▶ **EXERCISE REQUIREMENTS**
Copy each line below word for word and drop every image.

SUPPLIED DATA: Begin

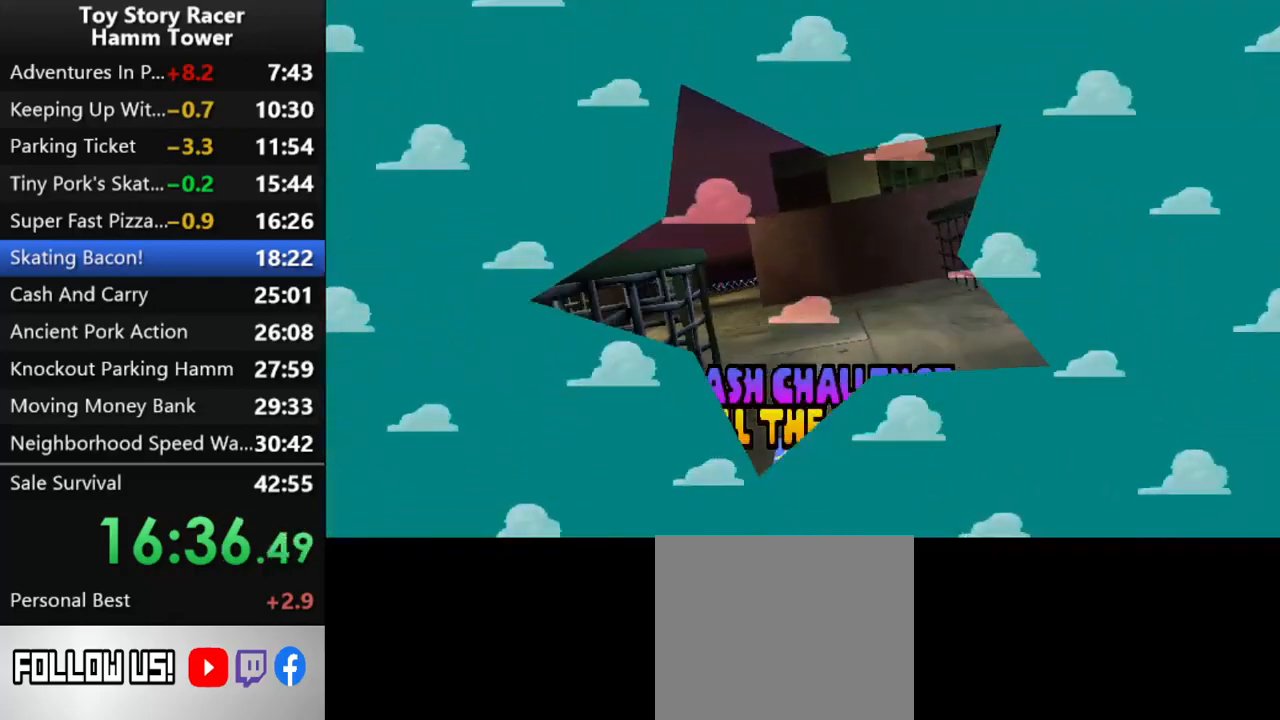
{"buttons": [], "right_stick": "center", "events": []}
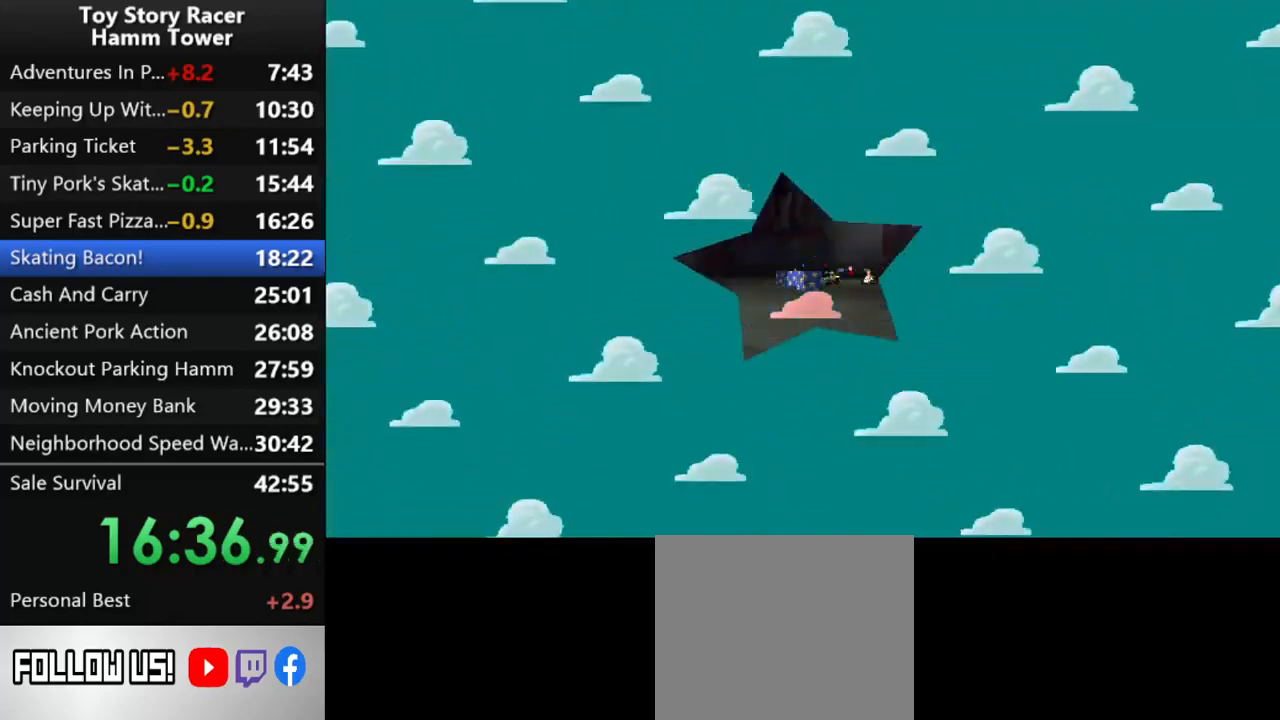
{"buttons": [], "right_stick": "center", "events": []}
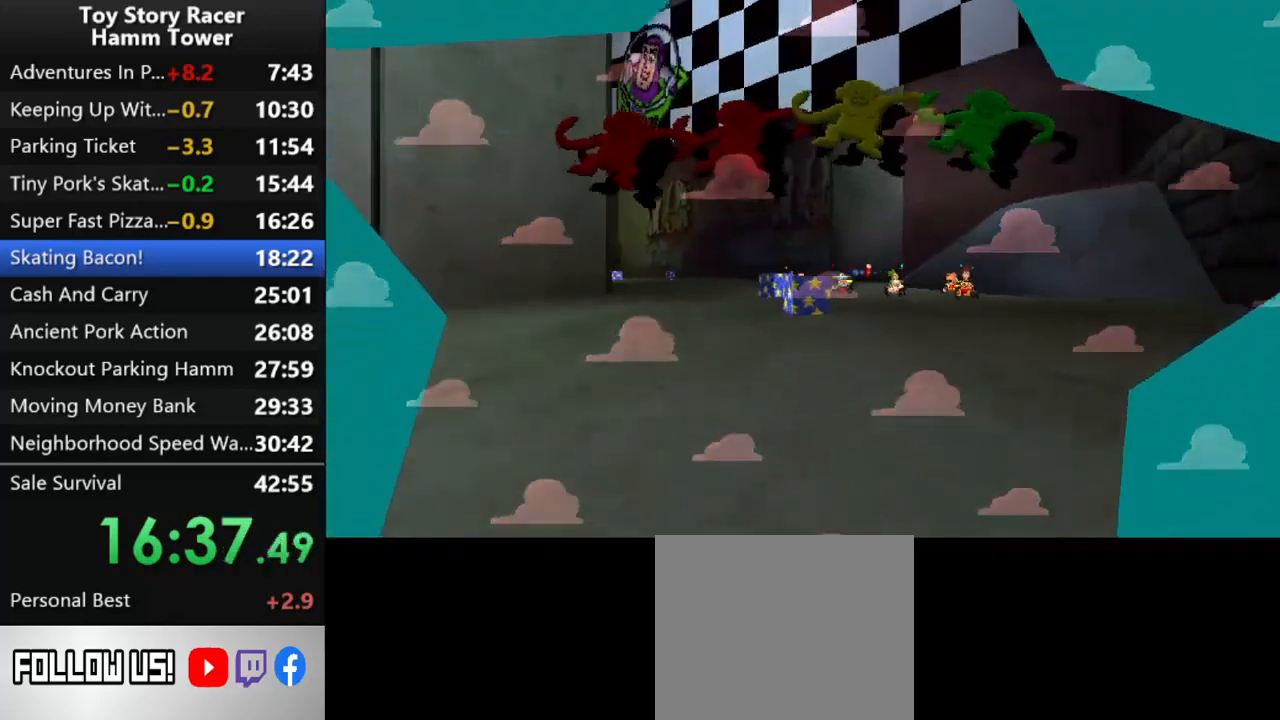
{"buttons": [], "right_stick": "center", "events": []}
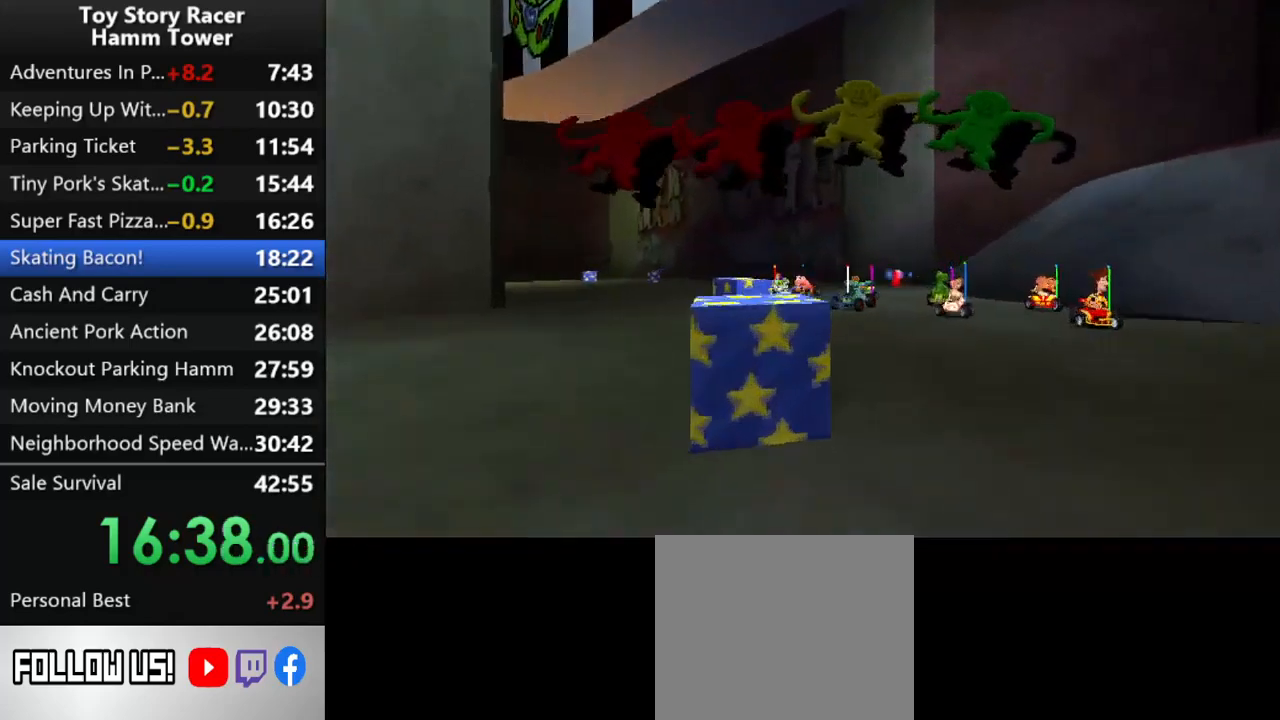
{"buttons": [], "right_stick": "center", "events": []}
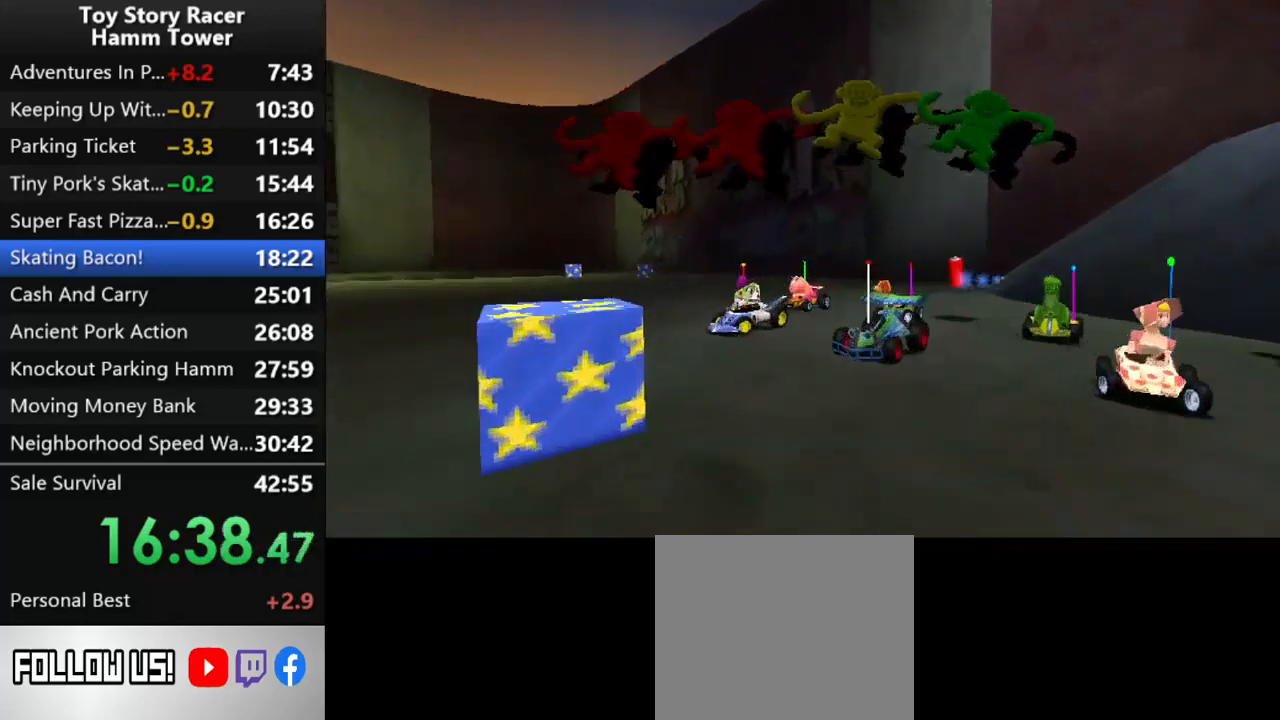
{"buttons": [], "right_stick": "center", "events": []}
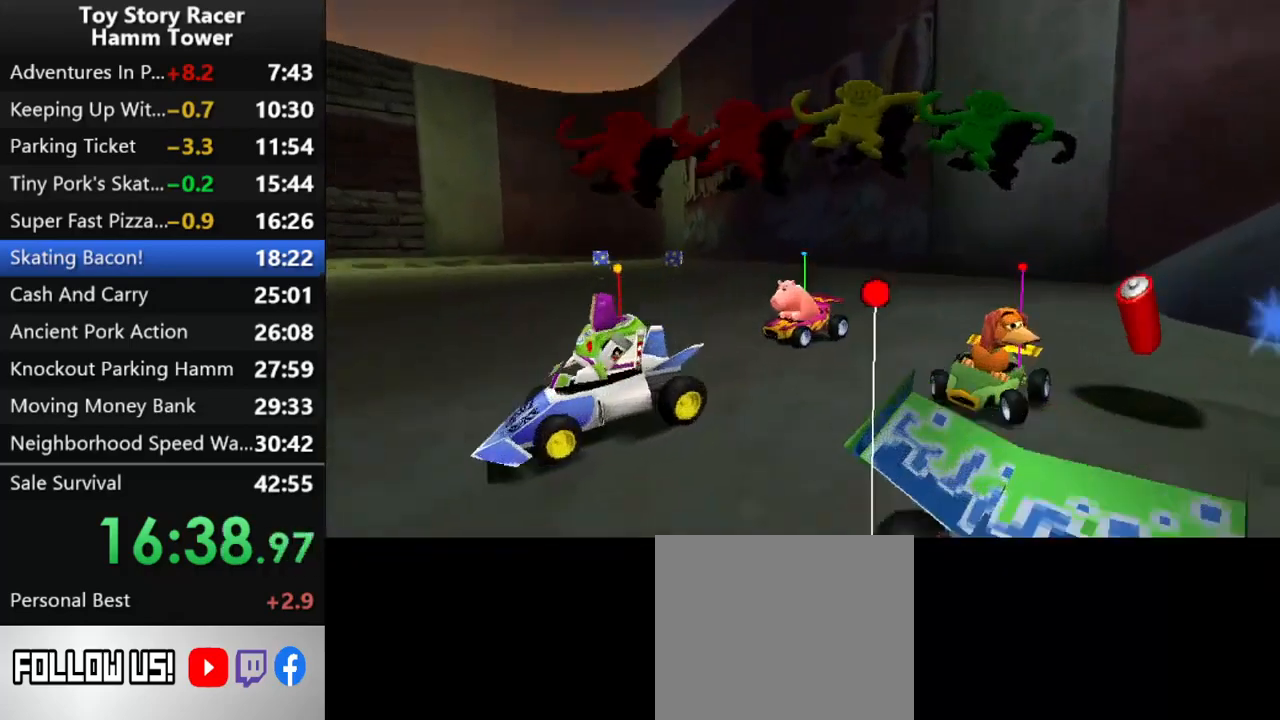
{"buttons": [], "right_stick": "center", "events": []}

SUPPLIED DATA: End

▶ **SOLUTION**
{"buttons": [], "right_stick": "center", "events": []}
{"buttons": [], "right_stick": "center", "events": []}
{"buttons": [], "right_stick": "center", "events": []}
{"buttons": [], "right_stick": "center", "events": []}
{"buttons": [], "right_stick": "center", "events": []}
{"buttons": [], "right_stick": "center", "events": []}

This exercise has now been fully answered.